Perusahaan Negara Sakit Akut Bakal Ditutup

KONTAN.CO.ID - JAKARTA. Kementerian Badan Usaha Milik Negara (BUMN) mengisyaratkan bakal kembali menutup perusahaan pelat merah yang sakit.
Wakil Menteri BUMN Kartika Wirjoatmojo menyatakan saat ini pihaknya masih menunggu perkembangan dari hasil evaluasi PT Perusahaan Pengalolaan Aset (PPA).
"Kalau bisa diperbaiki, ya diperbaiki, kalau enggak bisa, akan kami tutup. Tapi kami lihat sampai sembilan bulan ini, seperti apa hasilnya," ungkap Tiko, panggilan akrab Kartika Wirjoatmojo ditemui usai laporan kinerja Id Food 2023, Senin (8/1).
Meski begitu, Kementerian BUMN tidak menjelaskan secara mendetail berapa banyak BUMN yang akan ditutup. "Saat ini belum ada, masih kami kaji," ungkap Tiko.
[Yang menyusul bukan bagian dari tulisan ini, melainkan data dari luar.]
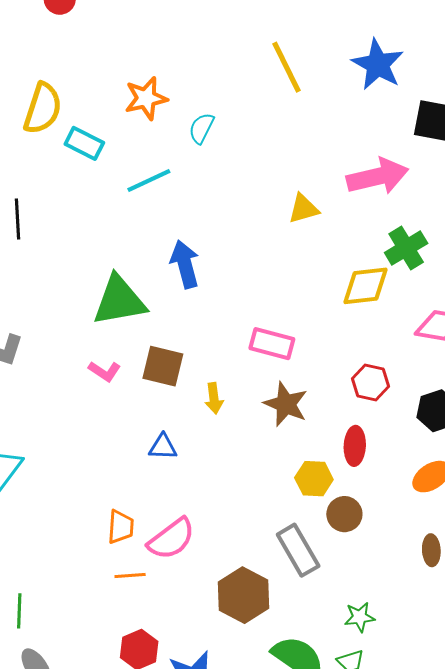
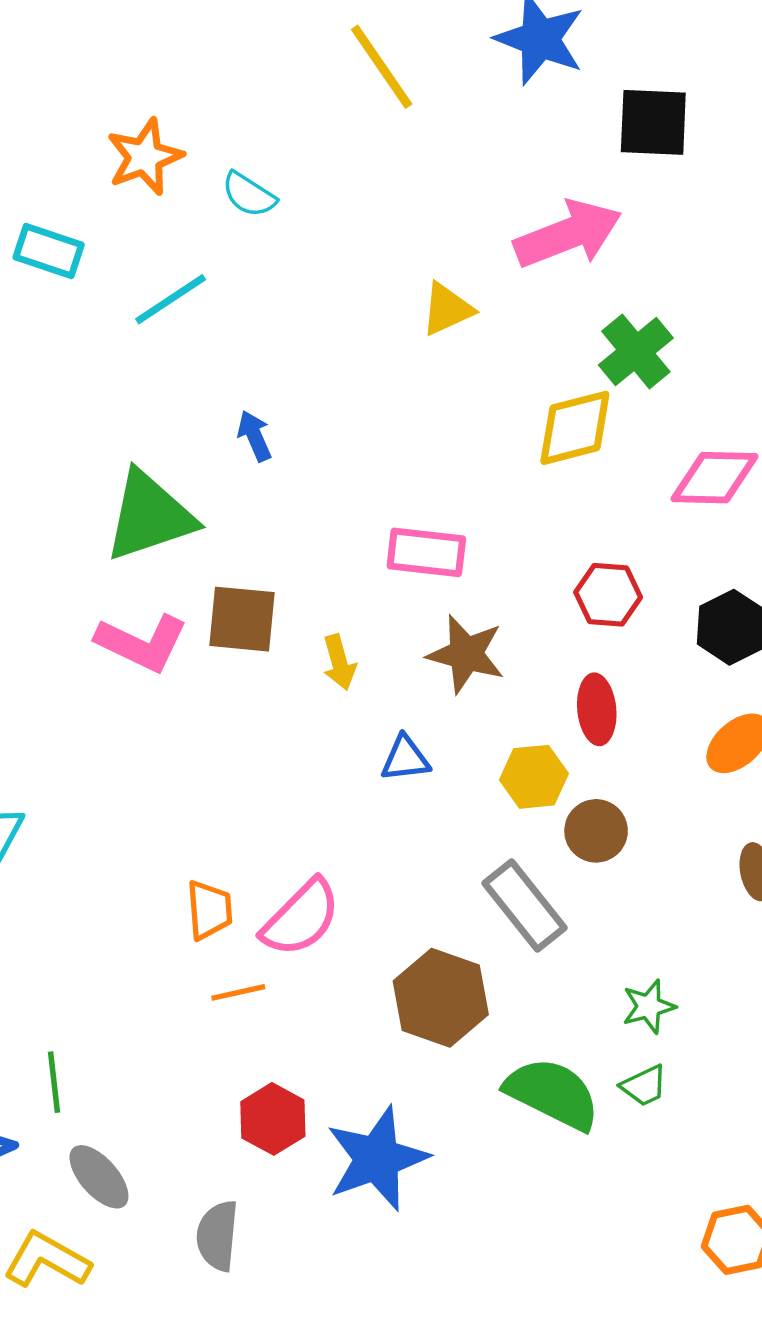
cyan semicircle: (201, 128) -> (249, 195), turned -76
blue arrow: (185, 264) -> (254, 436), size x0.6
pink L-shape: (105, 371) -> (142, 643), size x1.6
blue triangle: (163, 447) -> (405, 759), moved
Berdasarkan catatan KONTAN, saat ini masih ada 15 BUMN yang masih menjadi "pasien" PPA dan sedang dikaji untuk penanganannya.
Ke-15 BUMN itu adalah PT Amarta Karya, PT Barata Indonesia, PT Boma Bisma Indra, PT Djakarta Lloyd, PT Dok dan Perkapalan Kodja Bahari, PT Dok dan Perkapalan Surabaya, PT Industri Kapal Indonesia. Kemudian ada PT Indah Karya, PT Industri Telekomunikasi Indonesia, PT Semen Kupang, PT Pengusahaan Daerah Industri Pulau Batam, Perum Percetakan Negara Republik Indonesia (PNRI), PT Primissima, PT Varuna Tirta Prakasya dan PT PANN Pembiayaan Maritim (anak usaha PT PANN).
Kementerian BUMN memang ingin memaksimalkan kinerja BUMN dengan menutup beberapa anak usaha yang tidak bekerja dengan baik.
Hingga akhir 2023, Kementerian BUMN telah menutup tujuh BUMN bermasalah. Ketujuh perusahaan pelat merah itu antara lain PT Iglas, PT Industri Sandang Nusantara, PT Istaka Karya, PT Kertas Kraft Aceh, PT Kertas Leces dan PT Merpati Nusantara Airlines.
Direktur Center of Economic and Law Studies (CELIOS), Bhima Yudhistira menilai, rencana penutupan BUMN yang bermasalah membuktikan kinerja Kementerian BUMN masih jauh dari ideal.
Dalam kondisi seperti ini, tugas Kementerian BUMN adalah menyelamatkan BUMN yang sedang sakit dengan berbagai skema, alih alih melakukan penutupan. "Kalau sampai banyak yang ditutup, implikasinya bisa ke kepercayaan investor yang ingin kerja sama dengan BUMN karena ketidakpastian kebijakan, dan performa BUMN yang bermasalah," kata dia, Selasa (9/1).
Selain itu, banyaknya BUMN bermasalah berakibat pada tekanan, kreditur, vendor maupun kontraktor proyek yang terlibat dalam operasional BUMN.
Direktur Eksekutif Sinergi BUMN Institute, Achmad Yunus berpendapat, sebelum menutup BUMN, Kementerian BUMN perlu melihat dulu sektor usaha beberapa BUMN tersebut. "Apakah masuk kategori penting bagi negara dan menyangkut hajat hidup orang banyak atau tidak," kata dia.
Jika masuk kategori penting, maka negara tidak bisa membubarkan begitu saja. "Karena ada tanggung jawab negara terhadap sektor industri tersebut," ucap dia.